I am currently using a cluster that uses SGE. There I send a .shscript that calls a pythonscript (which is multi-threaded using multiprocessing.pool), in a parallel queue, by calling qsub run.sh. The pythonscript itself prints some progress through print(...). It then appears in the output file that is created by SGE. Now a huge problem arises: when I run the script manually, everything works like a charm, but when I use the parallel queue at some (random) iteration, the working pool seems to stop working, since further progress is not observed in the output file. Moreover, the processor load suddenly drops to 0%, and all threads of the script are just idle.

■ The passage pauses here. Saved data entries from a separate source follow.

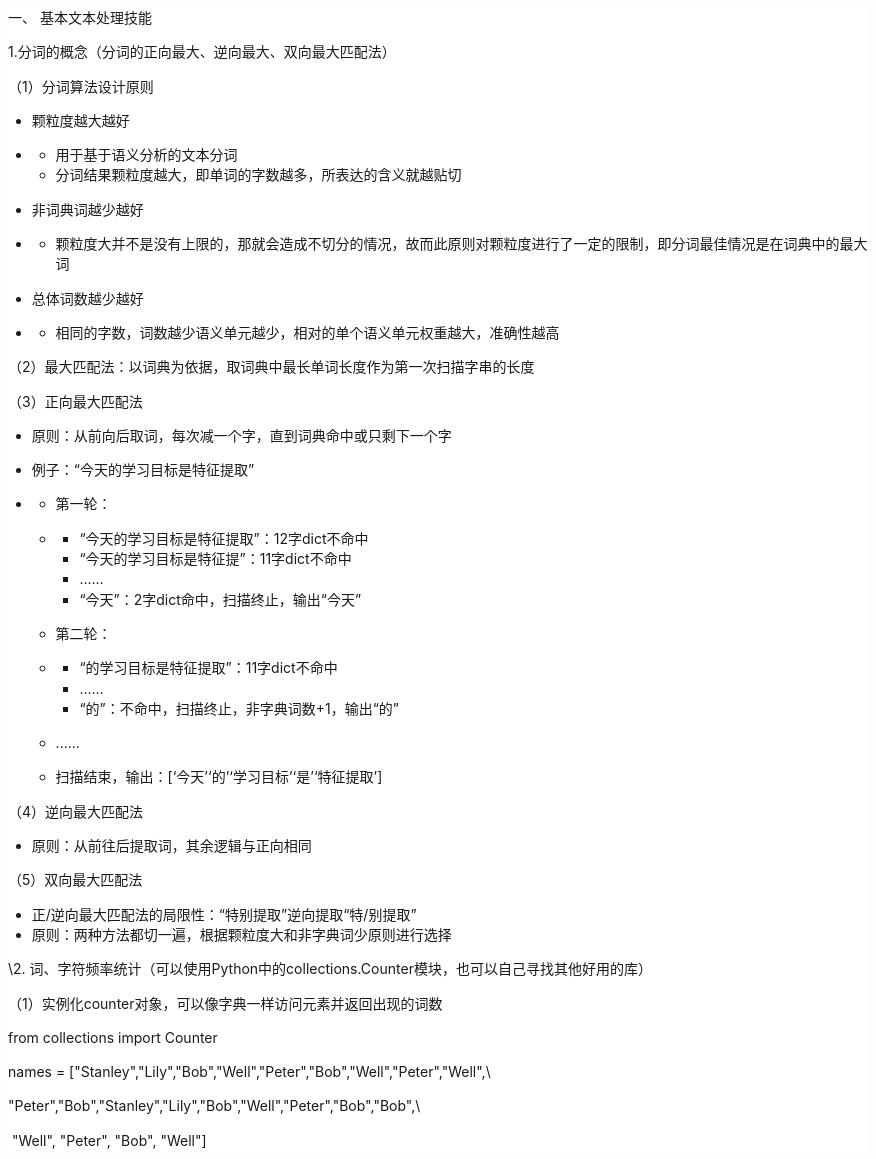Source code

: 一、 基本文本处理技能

1.分词的概念（分词的正向最大、逆向最大、双向最大匹配法）

（1）分词算法设计原则

- 颗粒度越大越好

- - 用于基于语义分析的文本分词
  - 分词结果颗粒度越大，即单词的字数越多，所表达的含义就越贴切

- 非词典词越少越好

- - 颗粒度大并不是没有上限的，那就会造成不切分的情况，故而此原则对颗粒度进行了一定的限制，即分词最佳情况是在词典中的最大词

- 总体词数越少越好

- - 相同的字数，词数越少语义单元越少，相对的单个语义单元权重越大，准确性越高

（2）最大匹配法：以词典为依据，取词典中最长单词长度作为第一次扫描字串的长度

（3）正向最大匹配法

- 原则：从前向后取词，每次减一个字，直到词典命中或只剩下一个字

- 例子：“今天的学习目标是特征提取”

- - 第一轮：

  - - “今天的学习目标是特征提取”：12字dict不命中
    - “今天的学习目标是特征提”：11字dict不命中
    - ......
    - “今天”：2字dict命中，扫描终止，输出“今天”

  - 第二轮：

  - - “的学习目标是特征提取”：11字dict不命中
    - ......
    - “的”：不命中，扫描终止，非字典词数+1，输出“的”

  - ......

  - 扫描结束，输出：[‘今天’‘的’‘学习目标’‘是’‘特征提取’]

（4）逆向最大匹配法

- 原则：从前往后提取词，其余逻辑与正向相同

（5）双向最大匹配法

- 正/逆向最大匹配法的局限性：“特别提取”逆向提取“特/别提取”
- 原则：两种方法都切一遍，根据颗粒度大和非字典词少原则进行选择

\2. 词、字符频率统计（可以使用Python中的collections.Counter模块，也可以自己寻找其他好用的库）

（1）实例化counter对象，可以像字典一样访问元素并返回出现的词数

from collections import Counter

names = ["Stanley","Lily","Bob","Well","Peter","Bob","Well","Peter","Well",\

​         "Peter","Bob","Stanley","Lily","Bob","Well","Peter","Bob","Bob",\

​         "Well", "Peter", "Bob", "Well"]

What can I do to solve this problem? Or how can I debug it? Since there are no error messages in the output file, I am really confused.
Change . Here are some parts of the shell script that are added to q and the necessary python files.
main.sh:
#!/bin/bash
python mainscript.py
mainscript.py:
def mainFunction():
worker = ClassWorker(...)
worker.startparallel()
if __name__== '__main__':
mainFunction()
resulting in being ClassWorkerdefined as follows:
class ClassWorker:
def _get_score(data):
params, fixed_params, trainingInput, trainingOutput, testingDataSequence, esnType = data
[... (the calculation is perfomed)]
dat = (test_mse, training_acc, params)
ClassWorker._get_score.q.put(dat)
return dat
def _get_score_init(q):
ClassWorker._get_score.q = q
def startparallel():
queue = Queue()
pool = Pool(processes=n_jobs, initializer=ClassWorker._get_score_init, initargs=[queue,] )
[...(setup jobs)]
[start async thread to watch for incoming results in the q to update the progress]
results = pool.map(GridSearchP._get_score, jobs)
pool.close()
Perhaps this helps to identify the problem. I did not include the real part of the calculation, since it has not caused any problems in the cluster so far, so this shoul will be safe.